On a chilly day in 1987, Vivian (Ani Mesa) is surprised when her estranged identical twin sister, Marian (Alessandra Mesa), shows up at their childhood home, where Vivian still lives. What Vivian, a married housewife, doesn’t know is that Marian, a struggling singer, is on the run from an abusive boyfriend (Pico Alexander). Soon, and strangely, the sisters’ identities blur, down to their hairstyles and wardrobes — and that’s when their entwined lives take dark detours.
Erin Vassilopoulos’s feature debut is less a horror movie than a psycho-thriller à la “Blue Velvet,” its spirit guide. It has more style than substance, and I’m not complaining; it’s a throwback to ’80s No Wave cinema, and I’m a sucker for low-budget movies about evil that lurked in Reagan-era suburban America, so it mostly kept me hooked.
The film’s punk charms wore off as the story neared a conclusion with too many mysteries piled up at the finish line. But man, would I love to visit the ghostly 16-millimeter suburbia the cinematographer Mia Cioffi Henry so evocatively summons.
Blackouts are plaguing Brazil, and the timing couldn’t be better for a gang of Christian evangelical women who hunt other young women they perceive to be sexually impure, smearing them as Delilahs and recording their post-beatdown vows to accept Jesus.
After being sliced in the face during an attack on a young victim, Mari (Mari Oliveira), one of the gang’s leaders, starts to question her sinner hunting.

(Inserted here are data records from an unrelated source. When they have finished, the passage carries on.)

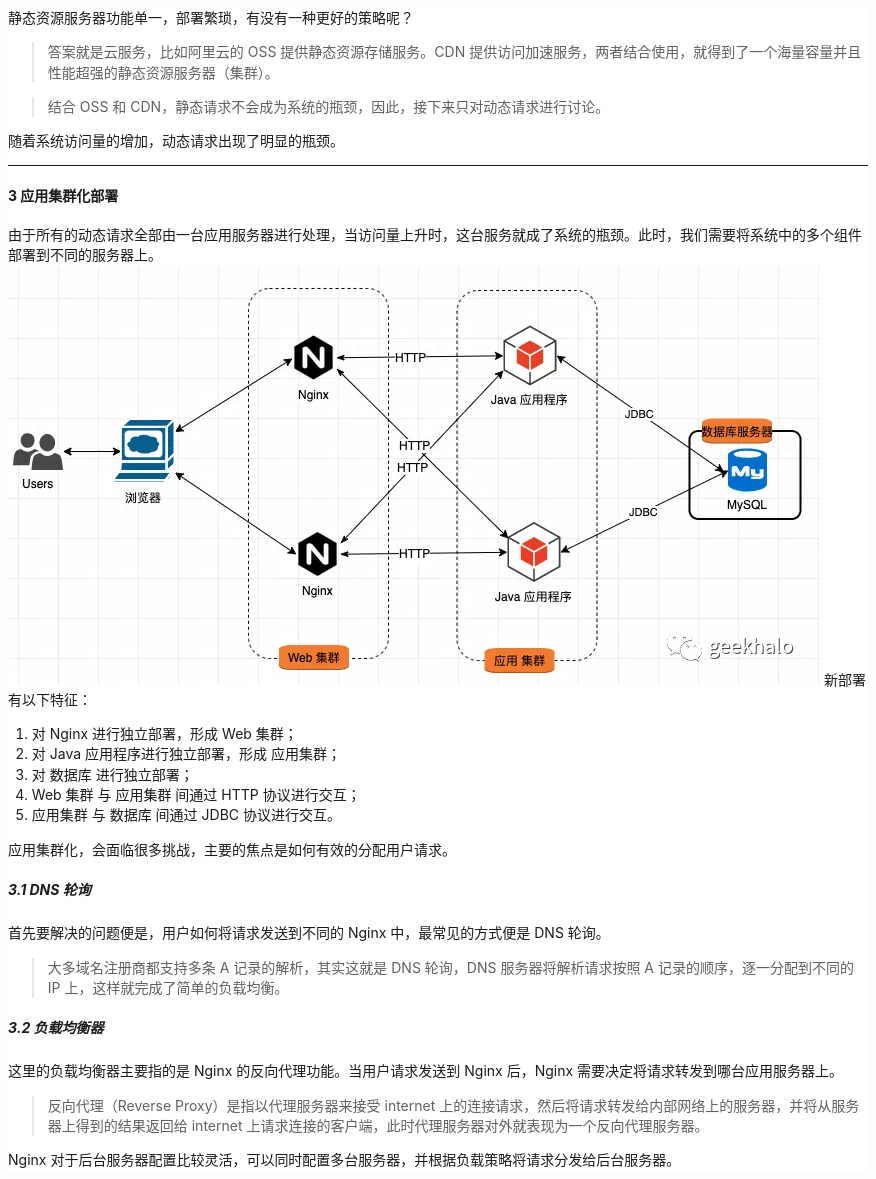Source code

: 静态资源服务器功能单一，部署繁琐，有没有一种更好的策略呢？

> 答案就是云服务，比如阿里云的 OSS 提供静态资源存储服务。CDN 提供访问加速服务，两者结合使用，就得到了一个海量容量并且性能超强的静态资源服务器（集群）。

> 结合 OSS 和 CDN，静态请求不会成为系统的瓶颈，因此，接下来只对动态请求进行讨论。

随着系统访问量的增加，动态请求出现了明显的瓶颈。

---

#### 3 应用集群化部署
由于所有的动态请求全部由一台应用服务器进行处理，当访问量上升时，这台服务就成了系统的瓶颈。此时，我们需要将系统中的多个组件部署到不同的服务器上。
![avatar](/static/image/memorabilia/应用集群化部署.webp)
新部署有以下特征：
  1. 对 Nginx 进行独立部署，形成 Web 集群；
  2. 对 Java 应用程序进行独立部署，形成 应用集群；
  3. 对 数据库 进行独立部署；
  4. Web 集群 与 应用集群 间通过 HTTP 协议进行交互；
  5. 应用集群 与 数据库 间通过 JDBC 协议进行交互。

应用集群化，会面临很多挑战，主要的焦点是如何有效的分配用户请求。

##### 3.1 DNS 轮询
首先要解决的问题便是，用户如何将请求发送到不同的 Nginx 中，最常见的方式便是 DNS 轮询。
> 大多域名注册商都支持多条 A 记录的解析，其实这就是 DNS 轮询，DNS 服务器将解析请求按照 A 记录的顺序，逐一分配到不同的 IP 上，这样就完成了简单的负载均衡。
##### 3.2 负载均衡器
这里的负载均衡器主要指的是 Nginx 的反向代理功能。当用户请求发送到 Nginx 后，Nginx 需要决定将请求转发到哪台应用服务器上。

> 反向代理（Reverse Proxy）是指以代理服务器来接受 internet 上的连接请求，然后将请求转发给内部网络上的服务器，并将从服务器上得到的结果返回给 internet 上请求连接的客户端，此时代理服务器对外就表现为一个反向代理服务器。

Nginx 对于后台服务器配置比较灵活，可以同时配置多台服务器，并根据负载策略将请求分发给后台服务器。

At a strange hospital where she nurses coma patients, Mari slowly discovers that the Christian community she loves — surprise, surprise — teems with sexual secrets and toxic masculinity.
There’s nothing subtle about this “Purge”-like thriller, written and directed by Anita Rocha da Silveira. Siouxsie and the Banshees’ apocalyptic anthem “Cities in Dust” plays in its opening minutes, and the film ends with a screen-filling brawl between male and female true believers. In the middle, da Silveira’s feminist message toggles between despairing realism and ultra-dark comedy, making for a smart, if repetitive, takedown of religious extremism.